HSA funds are completely controlled by the individual and follow them between jobs, giving individuals an incentive to more efficiently spend on healthcare goods and services. Because of this, families and individuals that utilize HSAs spend less on health care and use fewer medical services without forgoing necessary primary and preventative care.
Under the existing contribution limits, an HSA user can accumulate as much as $360,000 after contributing to an account for 40 years assuming a rate of return of just 2.5 percent, according to theEmployee Benefit Research Institute. With a rate of return of 5 percent, an HSA user can accumulate $600,000 over 40 years.
This makes them a vital tool to plan for retirement, as a couple aged 65 years old will need an average of $280,000 to cover health-care costs throughout their retirement, according to research by Fidelity.
This HSA package is also a significant tax cut for American families, as they offer triple tax benefits to users — contributions made are tax free, interest and investment is earned tax free, and payments made to qualifying health expenses are tax free.
The proposals being considered by Congress this week total over $40 billion in lower taxes over the next decade, according to the Joint Committee on Taxation.
While the HSA reforms represent significant tax reduction, this is not the only tax cut on the agenda.
Lawmakers are also considering full repeal of the medical device tax and delay of the health insurance tax.
The 2.3 percent medical device tax is imposed on the roughly 6,500 medical device manufacturers, the majority of which are small businesses. This tax — which totals $30 billion over a decade — directly impairs the industry’s ability to innovate, invest, and create jobs.
The health insurance tax is similarly harmful to the economy and the U.S. healthcare system. Half of the tax is paid by those earning less than $50,000 a year and it will increase premiums by $5,000 per family over the next decade according to research by the American Action Forum. As many as 1.7 million small businesses and 23 million families that receive coverage through their employer are impacted by this tax.
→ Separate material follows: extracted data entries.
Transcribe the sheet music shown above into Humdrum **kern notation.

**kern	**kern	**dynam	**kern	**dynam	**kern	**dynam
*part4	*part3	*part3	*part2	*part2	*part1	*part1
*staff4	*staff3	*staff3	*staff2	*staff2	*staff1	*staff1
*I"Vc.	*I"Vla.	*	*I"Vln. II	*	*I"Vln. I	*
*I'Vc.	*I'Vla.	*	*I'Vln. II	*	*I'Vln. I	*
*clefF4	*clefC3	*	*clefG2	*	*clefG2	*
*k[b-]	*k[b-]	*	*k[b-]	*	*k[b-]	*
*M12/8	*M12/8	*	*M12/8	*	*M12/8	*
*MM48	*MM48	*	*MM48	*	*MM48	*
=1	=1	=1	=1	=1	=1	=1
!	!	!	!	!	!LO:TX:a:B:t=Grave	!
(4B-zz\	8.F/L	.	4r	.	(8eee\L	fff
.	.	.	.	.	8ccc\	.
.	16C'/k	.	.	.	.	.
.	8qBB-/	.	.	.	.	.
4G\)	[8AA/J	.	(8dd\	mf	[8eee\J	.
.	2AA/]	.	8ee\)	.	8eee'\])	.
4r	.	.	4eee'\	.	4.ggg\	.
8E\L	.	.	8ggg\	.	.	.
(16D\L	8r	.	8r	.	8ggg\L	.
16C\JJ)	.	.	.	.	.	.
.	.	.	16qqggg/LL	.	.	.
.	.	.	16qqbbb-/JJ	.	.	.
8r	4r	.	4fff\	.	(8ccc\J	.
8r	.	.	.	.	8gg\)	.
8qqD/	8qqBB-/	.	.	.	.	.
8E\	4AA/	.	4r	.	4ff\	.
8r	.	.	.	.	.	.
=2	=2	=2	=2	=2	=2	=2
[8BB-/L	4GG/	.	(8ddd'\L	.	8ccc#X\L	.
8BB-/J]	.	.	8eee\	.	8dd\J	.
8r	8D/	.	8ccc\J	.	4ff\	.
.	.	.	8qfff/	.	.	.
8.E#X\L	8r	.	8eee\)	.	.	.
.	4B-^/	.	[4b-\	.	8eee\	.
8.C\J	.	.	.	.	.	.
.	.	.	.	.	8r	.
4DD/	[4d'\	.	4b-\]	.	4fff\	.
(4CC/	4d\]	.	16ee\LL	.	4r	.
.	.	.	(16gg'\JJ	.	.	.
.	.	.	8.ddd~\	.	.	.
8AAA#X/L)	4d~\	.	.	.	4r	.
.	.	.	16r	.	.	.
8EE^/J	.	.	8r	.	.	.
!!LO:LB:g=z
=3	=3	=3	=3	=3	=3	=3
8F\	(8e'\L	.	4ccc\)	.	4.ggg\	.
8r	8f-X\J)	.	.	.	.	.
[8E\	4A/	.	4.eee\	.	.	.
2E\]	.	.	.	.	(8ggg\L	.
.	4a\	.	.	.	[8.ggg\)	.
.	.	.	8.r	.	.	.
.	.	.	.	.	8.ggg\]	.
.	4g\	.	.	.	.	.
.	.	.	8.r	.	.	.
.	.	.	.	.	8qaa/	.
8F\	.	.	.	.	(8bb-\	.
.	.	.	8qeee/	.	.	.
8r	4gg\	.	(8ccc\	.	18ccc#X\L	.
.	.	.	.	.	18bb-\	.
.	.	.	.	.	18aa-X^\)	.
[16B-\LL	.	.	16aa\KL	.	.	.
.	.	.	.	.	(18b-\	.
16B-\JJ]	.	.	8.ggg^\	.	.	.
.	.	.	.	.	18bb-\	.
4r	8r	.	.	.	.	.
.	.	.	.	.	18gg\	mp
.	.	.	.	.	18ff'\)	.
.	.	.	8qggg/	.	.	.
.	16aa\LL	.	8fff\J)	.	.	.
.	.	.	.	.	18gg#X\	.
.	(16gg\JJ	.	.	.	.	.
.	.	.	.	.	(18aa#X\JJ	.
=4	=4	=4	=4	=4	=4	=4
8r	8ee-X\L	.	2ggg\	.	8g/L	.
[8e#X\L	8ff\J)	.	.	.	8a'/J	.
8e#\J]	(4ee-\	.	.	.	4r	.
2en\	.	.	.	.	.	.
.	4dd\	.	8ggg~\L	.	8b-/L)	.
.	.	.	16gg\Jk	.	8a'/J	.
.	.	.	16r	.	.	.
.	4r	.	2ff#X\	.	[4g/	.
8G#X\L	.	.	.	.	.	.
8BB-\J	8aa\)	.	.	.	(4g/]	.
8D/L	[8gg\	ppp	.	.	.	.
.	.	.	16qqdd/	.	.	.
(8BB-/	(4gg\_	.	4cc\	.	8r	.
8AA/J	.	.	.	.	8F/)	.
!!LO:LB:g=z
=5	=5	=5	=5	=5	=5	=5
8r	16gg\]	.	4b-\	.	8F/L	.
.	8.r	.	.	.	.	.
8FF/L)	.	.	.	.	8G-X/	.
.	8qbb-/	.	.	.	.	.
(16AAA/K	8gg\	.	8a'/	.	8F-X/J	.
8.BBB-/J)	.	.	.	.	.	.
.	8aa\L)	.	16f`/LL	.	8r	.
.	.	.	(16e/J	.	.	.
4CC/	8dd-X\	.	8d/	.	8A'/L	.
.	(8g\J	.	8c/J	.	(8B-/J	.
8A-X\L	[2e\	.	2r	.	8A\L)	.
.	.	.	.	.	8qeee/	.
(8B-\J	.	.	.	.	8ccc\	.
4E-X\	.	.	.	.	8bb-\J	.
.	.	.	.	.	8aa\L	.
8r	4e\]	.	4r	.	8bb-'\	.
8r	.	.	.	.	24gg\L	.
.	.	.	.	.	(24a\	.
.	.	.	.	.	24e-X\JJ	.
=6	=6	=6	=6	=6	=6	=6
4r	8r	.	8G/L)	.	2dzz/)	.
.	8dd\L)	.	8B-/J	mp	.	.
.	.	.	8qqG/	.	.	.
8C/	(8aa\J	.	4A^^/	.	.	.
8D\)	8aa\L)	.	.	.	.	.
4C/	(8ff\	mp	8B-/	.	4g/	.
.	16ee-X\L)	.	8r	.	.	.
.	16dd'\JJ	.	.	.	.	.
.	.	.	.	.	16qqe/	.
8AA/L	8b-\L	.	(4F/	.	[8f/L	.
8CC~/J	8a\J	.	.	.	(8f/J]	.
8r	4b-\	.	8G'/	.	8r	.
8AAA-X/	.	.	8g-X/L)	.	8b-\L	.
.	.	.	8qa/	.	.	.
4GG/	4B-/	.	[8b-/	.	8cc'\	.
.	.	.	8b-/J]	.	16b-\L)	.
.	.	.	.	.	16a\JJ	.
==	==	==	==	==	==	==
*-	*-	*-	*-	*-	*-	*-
Repealing these taxes is also a step forward in repealing the trillion dollars of ObamaCare taxes which also include a tax on innovative medicines, a tax on employer provided insurance, and even a tax on tanning beds. Over the long term, all of these taxes should be repealed.
Regardless, these tax cuts are a strong step in the right direction. In combination with the legislation to expand HSAs, lawmakers are taking a giant step toward expanding consumer driven healthcare reform that promotes more efficient healthcare spending, strengthens retirement security and reduces taxes on the middle class.